WHAT NEEDS TO BE DONE:
Filter the entries beneath this task, copying only the lines that hold the word "have".

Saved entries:
____
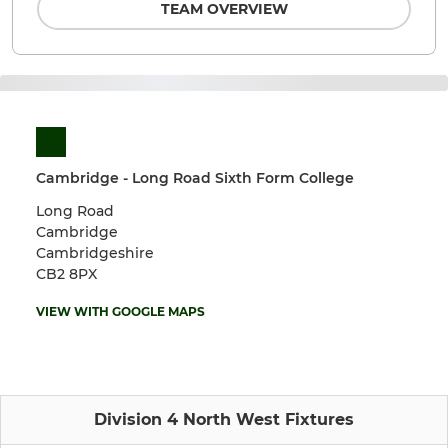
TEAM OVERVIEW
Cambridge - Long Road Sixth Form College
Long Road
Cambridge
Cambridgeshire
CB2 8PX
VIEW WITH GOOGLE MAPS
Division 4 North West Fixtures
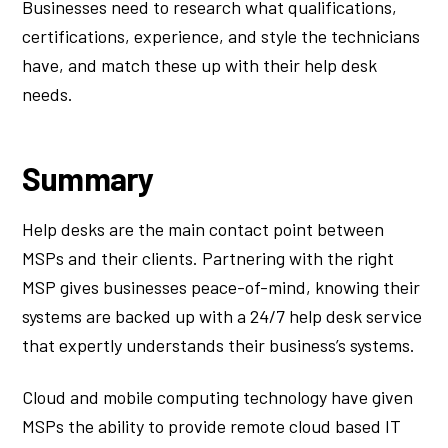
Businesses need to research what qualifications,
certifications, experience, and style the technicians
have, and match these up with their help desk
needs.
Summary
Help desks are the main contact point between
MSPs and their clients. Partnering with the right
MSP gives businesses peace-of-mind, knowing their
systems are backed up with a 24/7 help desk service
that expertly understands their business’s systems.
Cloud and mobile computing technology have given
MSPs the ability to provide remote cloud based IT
____
RESULT FOR THIS EXERCISE:
have, and match these up with their help desk
Cloud and mobile computing technology have given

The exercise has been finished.